Os desafios da marginalidade
En realidad, los únicos a los que se les debería
permitir escribir libros de memorias
es a los aventureros sangrientos,
a las actrices de cine porno,
a los grandes detectives,
a los traficantes de drogas,
a los mendigos”.
Roberto Bolaño
Escrever memórias está, raramente, ao alcance destes sujeitos literários que Bolaño privilegia, pelo que teremos de continuar a ler as memórias aborrecidas de diplomatas conservadores, como Chateaubriand, ou, mesmo que ligeiramente romanceadas, as de um burguês rico, como Proust. Os grandes detetives têm-nos chegado por via de Simenon ou de Raymond Chandler e só os espiões (categoria que Bolaño não considera) têm uma representação digna na literatura, com Graham Greene ou John Le Carré.
A literatura e a vida têm fronteiras não-ditas, nem claras, mas sabemos desde Pessoa (ou até antes, se lermos Keats ou Emily Dickinson) que o sujeito que escreve põe, nesse mesmo movimento, uma barreira entre si e a vida (ou a “vidinha”, como diria O’Neill). Assim, é Stevenson ou até Céline que pode trazer-nos os “aventureiros sangrentos”, é Henry Miller ou Colette que nos podem levar junto ao equivalente das “estrelas de cinema pornográfico”, Gorki ou Knut Hamsun (bela reunião!) perto dos mendigos e quanto aos traficantes de droga talvez De Quincey ou Burroughs nos pudessem oferecer algumas luzes, do ponto de vista do consumidor...
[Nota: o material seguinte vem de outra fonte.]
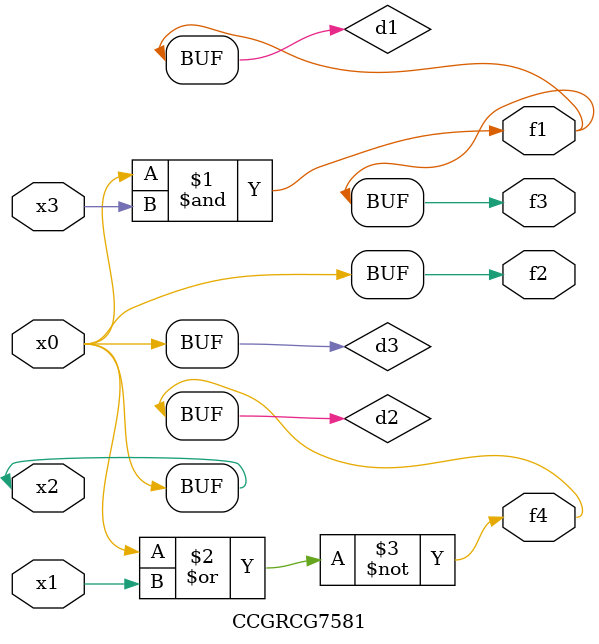
<source format=v>
module CCGRCG7581(
	input x0, x1, x2, x3,
	output f1, f2, f3, f4
);

	wire d1, d2, d3;

	and (d1, x2, x3);
	nor (d2, x0, x1);
	buf (d3, x0, x2);
	assign f1 = d1;
	assign f2 = d3;
	assign f3 = d1;
	assign f4 = d2;
endmodule

</source>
A atração da literatura pelos marginais compreende-se facilmente, se pensarmos quão marginal é a atitude propriamente literária em relação à literatura de consumo que domina os mercados. Mas é raro que a escrita do próprio marginal constitua uma grande peça literária, se excetuarmos Jean Genet. Escritores que, para valorizar a sua escrita, assumem poses marginais (Bukowski, Burroughs) são um outro grupo e formam uma outra divisão.
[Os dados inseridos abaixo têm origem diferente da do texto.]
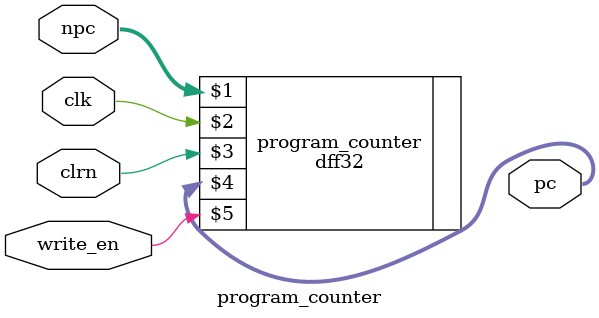
<source format=v>
`timescale 1ns / 1ps
module program_counter(
    clk,
    clrn,
    write_en,
    npc,
    pc
    );
	 input clk, clrn,write_en;
	 input [31:0] npc;		//
	 output [31:0] pc;		//

 	 dff32 program_counter(npc,clk,clrn,pc,write_en);   //
endmodule

</source>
Lowry é um grande escritor que passa pela droga como experiência de dor e não de glória. Coleridge já era um grande poeta quando escreveu, drogado pelo ópio, o seu Kublai Khan. Mas quem se lembra de Caryl Chessman ou de Albertine Sarrazin?
Há, nalguma crítica remanescente daqueles que ainda se interessam por poesia, um fascínio pela velha atitude de “épater le bourgeois”, que, sabendo que há muito o burguês recuperou para a decoração das suas casas ou das suas almas os mais terríveis desafios do modernismo, aposta então naqueles de quem ninguém fala, julgando-os os únicos isentos de compromissos com o corrupto meio literário. Ressalvando alguns casos, dificilmente vejo nos génios ignorados que esses críticos nos trazem à luz uma verdadeira capacidade de questionar a literatura, que encontro em autores que eles considerarão mainstream, mas dos quais também ninguém fala (o espaço é pouco para tantos romances americanos...).
Quem por certo foi um marginal durante toda a sua vida foi Luís de Camões. Este verão, a minha leitura de férias tem sido a biografia do poeta por Isabel Rio Novo. É uma biografia que consegue, a partir da raríssima documentação, apresentar-nos a narrativa de uma vida, sempre com o cuidado de nos avisar quando entra no terreno das conjeturas, mas baseando-se numa sólida fundamentação histórica e relendo com atenção os mais antigos biógrafos.
Mas, no tempo de Camões, ser um marginal não era nenhuma glória para um poeta e, por isso, ele de modo algum se vê satisfeito ou orgulhoso com esse seu estatuto. Porque a obra pode ser grande e imortal, e o autor ter consciência disso, mas como pode um “bicho da terra tão pequeno” reequilibrar o “desconcerto do mundo”, que premeia os medíocres e os maus e faz aos bons passar trabalhos e sofrimentos sem fim?